Transcribe the data exactly, pictures excluded.

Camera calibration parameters
↓
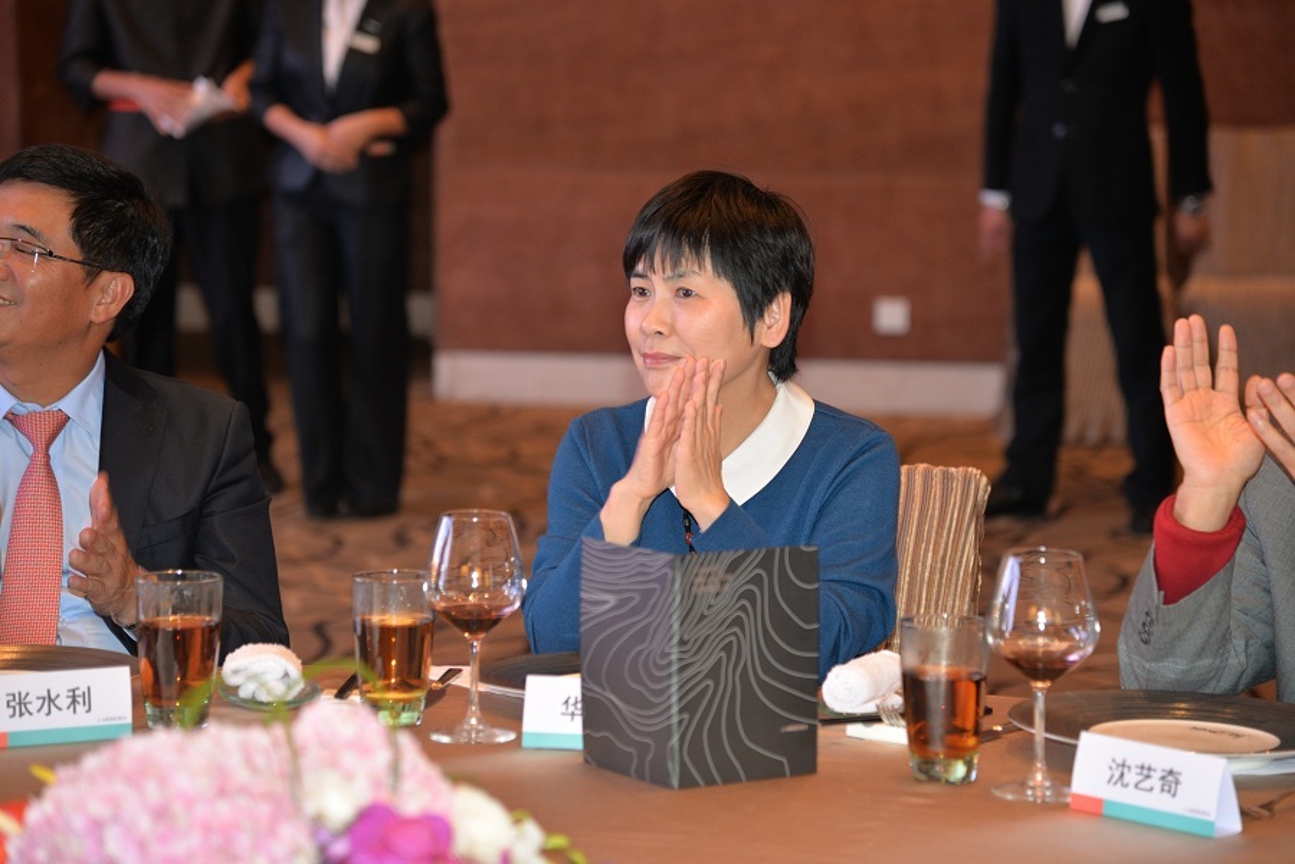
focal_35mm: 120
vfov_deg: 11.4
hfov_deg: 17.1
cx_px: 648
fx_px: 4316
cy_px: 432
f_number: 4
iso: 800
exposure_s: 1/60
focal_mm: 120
↑
▶ [SOLVED EXERCISE]
focal_35mm: 120
vfov_deg: 11.4
hfov_deg: 17.1
cx_px: 648
fx_px: 4316
cy_px: 432
f_number: 4
iso: 800
exposure_s: 1/60
focal_mm: 120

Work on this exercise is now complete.